Pritzker told the subcommittee that the Census Bureau, a part of the Department of Commerce, respects the privacy and the time of its citizen respondents, who are providing important information used by businesses, non-governmental organizations, and nearly all local, state and federal agencies. “It’s the only source of data for many small and rural communities,” she continued. “If the ACS were no longer available or no longer used, there’s about 60 million Americans that we would not be collecting data on except during the Census period.”

She added that the ACS received “a complete, top-to-bottom examination” last year that touched on questions such as what are the sources of information, how frequently are individuals queried, can the inquiries be less frequent but still reliable, and can questions be deleted to make it shorter?
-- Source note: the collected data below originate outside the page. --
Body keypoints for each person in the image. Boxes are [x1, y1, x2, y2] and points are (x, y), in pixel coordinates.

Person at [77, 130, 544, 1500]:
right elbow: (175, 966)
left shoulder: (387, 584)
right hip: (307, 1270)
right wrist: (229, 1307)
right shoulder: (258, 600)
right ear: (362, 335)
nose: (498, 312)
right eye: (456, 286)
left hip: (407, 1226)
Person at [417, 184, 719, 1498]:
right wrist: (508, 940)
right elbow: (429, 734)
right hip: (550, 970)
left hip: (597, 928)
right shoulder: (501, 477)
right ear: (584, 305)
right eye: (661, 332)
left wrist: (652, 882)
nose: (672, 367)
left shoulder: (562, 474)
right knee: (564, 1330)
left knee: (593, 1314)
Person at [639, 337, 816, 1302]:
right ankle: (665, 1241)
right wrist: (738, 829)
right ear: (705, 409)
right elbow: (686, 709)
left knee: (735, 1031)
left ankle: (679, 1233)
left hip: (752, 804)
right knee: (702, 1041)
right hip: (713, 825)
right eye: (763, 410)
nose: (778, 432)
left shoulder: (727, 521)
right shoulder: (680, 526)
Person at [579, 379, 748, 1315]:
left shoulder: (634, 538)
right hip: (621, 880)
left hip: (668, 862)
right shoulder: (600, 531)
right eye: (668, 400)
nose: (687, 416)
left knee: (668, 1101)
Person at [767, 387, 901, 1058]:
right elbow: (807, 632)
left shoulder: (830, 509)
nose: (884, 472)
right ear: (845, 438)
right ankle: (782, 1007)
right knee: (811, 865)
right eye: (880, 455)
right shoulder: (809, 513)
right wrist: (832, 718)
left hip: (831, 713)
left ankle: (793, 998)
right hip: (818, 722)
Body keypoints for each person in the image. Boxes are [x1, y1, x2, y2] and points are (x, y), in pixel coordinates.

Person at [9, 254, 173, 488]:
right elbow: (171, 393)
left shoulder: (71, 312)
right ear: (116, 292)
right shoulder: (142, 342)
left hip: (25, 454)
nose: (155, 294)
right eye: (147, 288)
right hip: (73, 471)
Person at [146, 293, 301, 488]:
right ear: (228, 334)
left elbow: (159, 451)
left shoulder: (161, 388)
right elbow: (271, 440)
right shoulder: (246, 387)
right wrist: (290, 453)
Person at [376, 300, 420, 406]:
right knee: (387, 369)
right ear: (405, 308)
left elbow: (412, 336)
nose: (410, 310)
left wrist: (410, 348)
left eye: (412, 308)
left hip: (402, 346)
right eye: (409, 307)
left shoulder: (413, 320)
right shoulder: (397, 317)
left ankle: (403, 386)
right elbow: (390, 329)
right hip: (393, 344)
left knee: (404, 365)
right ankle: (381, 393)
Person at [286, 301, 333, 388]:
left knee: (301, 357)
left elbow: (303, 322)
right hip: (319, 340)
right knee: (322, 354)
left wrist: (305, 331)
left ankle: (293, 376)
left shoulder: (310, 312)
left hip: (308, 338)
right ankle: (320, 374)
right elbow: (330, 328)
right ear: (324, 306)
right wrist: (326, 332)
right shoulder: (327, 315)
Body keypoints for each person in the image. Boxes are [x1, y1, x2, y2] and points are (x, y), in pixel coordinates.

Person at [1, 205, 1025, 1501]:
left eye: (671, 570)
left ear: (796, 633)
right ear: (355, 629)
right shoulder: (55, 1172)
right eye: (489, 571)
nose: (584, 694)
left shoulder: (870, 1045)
Pritzker said the results are being analyzed now, and should be available by the end of the current fiscal year. (But even seemingly minor changes can perturb social scientists, who are major users of ACS data.)

Culberson also told the secretary point blank that the Census Bureau would not be getting the full $1.5 billion funding requested by the administration this year, nor will likely receive the $13 billion total estimated between now and the 2020 Census.

“We simply do not have $13 billion to spend on the Census,” he said; such parsimony when it comes to the Census, like the attacks on the ACS, is also routine.

Then he added, “A straightforward way to save money is to use other branches of the government to provide some of that data.”

He added helpfully, “So many other of the questions that are asked in that long census form could be obtained from the Internal Revenue Service.”

“One of the major efforts that we have with the 2020 Census is the use of what we call administrative records,” Pritzker said, adding that to take advantage of those other sources the bureau needed to test the efficacy of the new approach, and have that nailed down two or three years before actually engaging in the census. “That’s why our request is so significant this year – it’s very much about testing.”

Without the testing, she said, many money-saving efforts to automate will have to be sidelined in favor of the extensive house-to-house surveying familiar in the past – “which seems ridiculous in a digital world.”

Culberson then asked – repeatedly – if the bureau was using IRS data. Pritzker answered –repeatedly –that the agency anticipated using whatever government data that was legally available. Culberson then circled back to his earlier suggestion, which hadn’t been yet validated with an affirmative answer: “I’m also concerned about whether privacy advocates are aware that you might be using IRS records with the problems the IRS has had recently about targeting people.”

“Privacy,” responded Pritzker, “is something we at the Census and at the Department of Commerce take very, very seriously.”